Americans support free college yet think 4-year degrees worth the price
- Nearly three-quarters of Americans support free college, although a majority (60%) also think a four-year degree is worth today's high prices, according to a new survey from the APM Research Lab. About 36% question its value, most often, they say, because it leaves people with high debt and without specific job skills.
- Seventy-percent of respondents with a bachelor's degree or higher think a four-year degree is worth the cost, compared to those with a high school diploma or less (55%). More Democrats (69%) than Republicans and Independents (55% each) said it was worth the cost.
- Free college had strong support among women, those ages 18 to 44, Democrats, part-time workers, and Latino and non-Hispanic black respondents. Eighty-percent of respondents under the age of 45 support the idea, compared to 57-66% of those age 55 and older.
The free college concept is steadily gaining support at the state level. Just last week, Michigan Gov. Gretchen Whitmer proposed a free community college plan that, if approved, would take effect in her state in 2021 and cost between $80 million and $100 million annually. It would also provide a $2,500 scholarship for students enrolling at four-year colleges. Michigan would join nearly two dozen states that have such plans.
Such programs have had successes. For instance, The Providence Journal reported that the Community College of Rhode Island doubled the number of full-time students matriculating from high school since it started a free tuition program in 2017. Enrollment of low-income students also doubled.

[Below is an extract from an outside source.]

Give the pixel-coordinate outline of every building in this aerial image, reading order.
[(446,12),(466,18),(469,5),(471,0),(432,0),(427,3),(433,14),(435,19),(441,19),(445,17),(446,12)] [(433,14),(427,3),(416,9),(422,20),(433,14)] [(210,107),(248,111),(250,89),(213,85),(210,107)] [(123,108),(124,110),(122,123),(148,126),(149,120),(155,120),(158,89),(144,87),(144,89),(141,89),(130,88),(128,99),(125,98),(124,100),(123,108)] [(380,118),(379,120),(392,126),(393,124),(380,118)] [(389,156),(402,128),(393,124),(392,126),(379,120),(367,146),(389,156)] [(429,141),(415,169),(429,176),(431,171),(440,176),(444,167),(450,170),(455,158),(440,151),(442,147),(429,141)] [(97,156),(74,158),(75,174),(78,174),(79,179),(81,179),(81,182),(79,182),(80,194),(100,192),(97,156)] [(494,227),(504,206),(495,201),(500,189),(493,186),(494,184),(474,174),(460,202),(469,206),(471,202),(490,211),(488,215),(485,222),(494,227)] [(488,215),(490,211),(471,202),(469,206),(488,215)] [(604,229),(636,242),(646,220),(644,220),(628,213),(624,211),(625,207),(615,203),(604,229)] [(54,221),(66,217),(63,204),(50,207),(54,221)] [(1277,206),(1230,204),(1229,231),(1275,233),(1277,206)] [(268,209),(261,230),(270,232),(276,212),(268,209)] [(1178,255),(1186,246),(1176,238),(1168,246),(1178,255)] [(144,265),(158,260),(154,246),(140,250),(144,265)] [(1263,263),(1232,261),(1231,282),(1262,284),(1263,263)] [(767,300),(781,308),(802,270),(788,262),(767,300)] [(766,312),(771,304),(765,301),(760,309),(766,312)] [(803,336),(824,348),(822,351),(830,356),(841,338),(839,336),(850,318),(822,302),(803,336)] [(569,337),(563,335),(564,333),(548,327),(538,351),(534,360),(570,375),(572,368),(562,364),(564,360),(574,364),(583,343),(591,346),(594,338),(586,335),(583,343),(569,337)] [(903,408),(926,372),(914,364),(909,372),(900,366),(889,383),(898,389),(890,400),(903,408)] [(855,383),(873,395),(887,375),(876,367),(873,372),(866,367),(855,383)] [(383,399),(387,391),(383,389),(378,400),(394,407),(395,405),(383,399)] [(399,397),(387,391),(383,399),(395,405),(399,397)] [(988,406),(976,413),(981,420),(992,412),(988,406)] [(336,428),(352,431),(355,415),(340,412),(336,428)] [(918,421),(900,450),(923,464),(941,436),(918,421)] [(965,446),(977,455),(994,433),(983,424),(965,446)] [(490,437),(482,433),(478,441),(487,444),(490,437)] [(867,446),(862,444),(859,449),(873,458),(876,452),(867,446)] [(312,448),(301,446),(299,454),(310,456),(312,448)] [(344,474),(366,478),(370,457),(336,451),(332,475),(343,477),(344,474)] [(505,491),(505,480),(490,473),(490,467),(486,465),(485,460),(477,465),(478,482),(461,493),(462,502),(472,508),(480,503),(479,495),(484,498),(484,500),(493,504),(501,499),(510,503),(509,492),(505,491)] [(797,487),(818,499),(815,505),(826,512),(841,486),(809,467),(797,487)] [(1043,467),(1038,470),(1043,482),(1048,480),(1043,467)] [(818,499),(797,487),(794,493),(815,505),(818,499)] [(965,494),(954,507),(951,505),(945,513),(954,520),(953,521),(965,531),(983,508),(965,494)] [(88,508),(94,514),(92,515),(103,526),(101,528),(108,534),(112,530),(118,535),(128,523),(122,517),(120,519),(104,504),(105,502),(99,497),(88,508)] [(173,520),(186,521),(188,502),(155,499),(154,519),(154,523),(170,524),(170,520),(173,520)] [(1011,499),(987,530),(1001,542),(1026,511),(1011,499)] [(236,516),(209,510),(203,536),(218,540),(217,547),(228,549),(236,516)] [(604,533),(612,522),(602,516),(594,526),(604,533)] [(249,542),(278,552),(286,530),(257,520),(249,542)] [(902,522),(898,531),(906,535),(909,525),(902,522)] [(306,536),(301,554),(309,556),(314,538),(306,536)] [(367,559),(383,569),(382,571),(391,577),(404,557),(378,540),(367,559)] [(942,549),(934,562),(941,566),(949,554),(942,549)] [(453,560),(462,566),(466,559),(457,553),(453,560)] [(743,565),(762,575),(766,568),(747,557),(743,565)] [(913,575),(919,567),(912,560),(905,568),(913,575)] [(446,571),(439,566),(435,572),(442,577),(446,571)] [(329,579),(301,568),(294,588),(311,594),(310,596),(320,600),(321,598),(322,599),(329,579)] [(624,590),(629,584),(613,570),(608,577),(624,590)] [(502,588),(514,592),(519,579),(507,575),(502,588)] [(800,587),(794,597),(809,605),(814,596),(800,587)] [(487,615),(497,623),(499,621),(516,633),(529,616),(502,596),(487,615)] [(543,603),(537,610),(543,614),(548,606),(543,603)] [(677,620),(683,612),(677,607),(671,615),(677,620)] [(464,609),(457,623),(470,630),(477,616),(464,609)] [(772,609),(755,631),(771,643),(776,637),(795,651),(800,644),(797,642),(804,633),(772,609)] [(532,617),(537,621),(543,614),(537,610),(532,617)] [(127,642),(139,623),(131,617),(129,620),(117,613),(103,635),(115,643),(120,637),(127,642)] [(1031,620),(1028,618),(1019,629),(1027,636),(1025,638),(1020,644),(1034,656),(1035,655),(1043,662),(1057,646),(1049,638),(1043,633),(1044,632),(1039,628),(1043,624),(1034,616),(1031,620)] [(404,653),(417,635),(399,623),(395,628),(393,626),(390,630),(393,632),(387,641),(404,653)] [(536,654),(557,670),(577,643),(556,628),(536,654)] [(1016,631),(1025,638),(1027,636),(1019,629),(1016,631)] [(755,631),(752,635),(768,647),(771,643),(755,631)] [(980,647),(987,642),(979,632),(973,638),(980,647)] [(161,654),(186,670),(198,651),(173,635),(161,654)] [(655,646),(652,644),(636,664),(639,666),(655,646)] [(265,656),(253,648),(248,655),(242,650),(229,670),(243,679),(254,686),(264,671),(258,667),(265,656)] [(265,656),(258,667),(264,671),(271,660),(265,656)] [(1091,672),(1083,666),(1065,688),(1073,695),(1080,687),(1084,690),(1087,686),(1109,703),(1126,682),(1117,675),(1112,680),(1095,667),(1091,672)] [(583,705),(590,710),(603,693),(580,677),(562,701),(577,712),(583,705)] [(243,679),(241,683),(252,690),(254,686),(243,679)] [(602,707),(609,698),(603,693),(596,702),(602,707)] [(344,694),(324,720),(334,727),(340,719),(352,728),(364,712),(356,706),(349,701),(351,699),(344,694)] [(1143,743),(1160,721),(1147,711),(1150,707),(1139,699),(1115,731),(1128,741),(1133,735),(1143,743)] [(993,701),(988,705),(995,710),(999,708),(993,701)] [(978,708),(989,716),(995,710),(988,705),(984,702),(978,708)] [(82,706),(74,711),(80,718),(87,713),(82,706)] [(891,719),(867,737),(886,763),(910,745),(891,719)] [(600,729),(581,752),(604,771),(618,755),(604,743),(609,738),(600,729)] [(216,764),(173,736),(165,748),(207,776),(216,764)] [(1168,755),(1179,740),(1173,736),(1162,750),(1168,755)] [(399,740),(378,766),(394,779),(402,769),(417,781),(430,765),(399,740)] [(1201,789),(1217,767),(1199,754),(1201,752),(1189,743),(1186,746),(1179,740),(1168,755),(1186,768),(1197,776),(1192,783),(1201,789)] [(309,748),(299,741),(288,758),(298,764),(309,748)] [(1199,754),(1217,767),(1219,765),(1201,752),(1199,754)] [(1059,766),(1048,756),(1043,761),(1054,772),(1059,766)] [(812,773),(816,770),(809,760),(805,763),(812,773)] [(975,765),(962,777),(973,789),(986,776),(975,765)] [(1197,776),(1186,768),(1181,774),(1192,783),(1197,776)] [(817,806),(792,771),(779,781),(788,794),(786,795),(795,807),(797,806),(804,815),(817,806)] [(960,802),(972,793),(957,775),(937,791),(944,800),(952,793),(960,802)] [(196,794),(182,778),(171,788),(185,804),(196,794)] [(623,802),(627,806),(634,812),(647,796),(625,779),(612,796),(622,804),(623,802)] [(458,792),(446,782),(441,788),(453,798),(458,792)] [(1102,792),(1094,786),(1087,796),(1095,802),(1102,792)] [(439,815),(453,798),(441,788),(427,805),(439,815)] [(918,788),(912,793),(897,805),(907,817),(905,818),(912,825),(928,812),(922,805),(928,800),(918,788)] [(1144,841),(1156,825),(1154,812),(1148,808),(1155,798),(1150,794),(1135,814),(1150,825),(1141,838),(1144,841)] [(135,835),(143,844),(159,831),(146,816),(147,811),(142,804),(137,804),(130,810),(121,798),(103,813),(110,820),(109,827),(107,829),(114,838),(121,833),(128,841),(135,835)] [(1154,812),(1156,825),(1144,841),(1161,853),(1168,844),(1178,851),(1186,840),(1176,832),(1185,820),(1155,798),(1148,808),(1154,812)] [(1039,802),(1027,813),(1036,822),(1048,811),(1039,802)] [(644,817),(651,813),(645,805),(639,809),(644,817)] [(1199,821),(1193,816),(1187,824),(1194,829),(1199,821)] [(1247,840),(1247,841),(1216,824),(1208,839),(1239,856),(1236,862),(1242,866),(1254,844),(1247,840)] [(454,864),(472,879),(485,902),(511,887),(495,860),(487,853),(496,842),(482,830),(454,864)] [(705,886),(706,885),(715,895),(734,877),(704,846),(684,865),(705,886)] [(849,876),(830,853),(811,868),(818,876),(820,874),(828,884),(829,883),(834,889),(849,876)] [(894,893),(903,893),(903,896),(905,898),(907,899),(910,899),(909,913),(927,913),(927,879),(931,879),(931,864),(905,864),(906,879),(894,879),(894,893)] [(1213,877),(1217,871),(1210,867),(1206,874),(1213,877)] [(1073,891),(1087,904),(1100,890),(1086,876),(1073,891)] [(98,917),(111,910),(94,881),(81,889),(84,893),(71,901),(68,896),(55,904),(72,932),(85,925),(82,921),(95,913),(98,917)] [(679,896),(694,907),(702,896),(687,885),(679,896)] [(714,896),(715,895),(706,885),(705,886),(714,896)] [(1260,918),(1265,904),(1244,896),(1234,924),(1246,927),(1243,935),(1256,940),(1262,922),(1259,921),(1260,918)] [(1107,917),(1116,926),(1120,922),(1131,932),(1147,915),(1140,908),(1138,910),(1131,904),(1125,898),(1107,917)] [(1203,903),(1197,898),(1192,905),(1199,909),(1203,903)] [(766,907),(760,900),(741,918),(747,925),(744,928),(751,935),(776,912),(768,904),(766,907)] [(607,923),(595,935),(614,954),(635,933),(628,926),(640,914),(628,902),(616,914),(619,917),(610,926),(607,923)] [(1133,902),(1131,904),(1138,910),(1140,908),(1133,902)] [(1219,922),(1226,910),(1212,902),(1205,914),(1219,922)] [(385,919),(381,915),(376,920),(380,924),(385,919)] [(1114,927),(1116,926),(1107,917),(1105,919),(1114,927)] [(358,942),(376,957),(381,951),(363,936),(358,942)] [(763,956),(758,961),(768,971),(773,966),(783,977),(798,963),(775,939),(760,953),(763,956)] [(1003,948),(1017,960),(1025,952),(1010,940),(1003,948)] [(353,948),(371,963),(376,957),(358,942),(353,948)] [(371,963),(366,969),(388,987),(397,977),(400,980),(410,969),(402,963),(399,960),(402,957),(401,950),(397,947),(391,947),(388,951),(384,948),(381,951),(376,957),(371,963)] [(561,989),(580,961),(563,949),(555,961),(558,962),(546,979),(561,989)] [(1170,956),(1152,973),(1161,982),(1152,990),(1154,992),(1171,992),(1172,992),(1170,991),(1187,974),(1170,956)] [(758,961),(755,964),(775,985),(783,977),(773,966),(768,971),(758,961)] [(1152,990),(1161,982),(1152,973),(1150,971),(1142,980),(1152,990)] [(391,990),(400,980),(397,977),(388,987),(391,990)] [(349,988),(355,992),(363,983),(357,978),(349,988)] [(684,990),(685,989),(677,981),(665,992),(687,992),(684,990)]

But issues remain. Although policymakers have helped build momentum behind the free college idea by saying the cost to taxpayers would be worth the benefit of giving people an affordable way to develop skills needed in the workforce, many state- and locally funded programs don't cover all students' costs, The Atlantic reported this past fall. Federal support is required to ensure these programs actually help students who have the greatest need, but as the publication notes, it is unlikely to come.
Often where these programs fall short is in covering non-tuition costs such as housing, transportation and childcare that often aren't subsidized in free college programs or federal aid but can make attendance unaffordable.
A report last fall from The Education Trust found that among 15 statewide free college programs and 16 that had been proposed as of 2017, no program met all eight criteria it established for an equitable program and most only met half. The criteria included whether they covered the total cost of tuition, required the support be paid back, paid for other fees and living expenses, and included other eligibility conditions.
More generally, support for higher ed has wavered as sensitivity builds around tuition increases and perceptions of a growing partisan divide on campuses. A Gallup poll this past fall found Republicans' confidence in higher ed is falling faster than that of Democrats and Independents, a shift the organization attributed to a belief among the former group that colleges tilt liberal.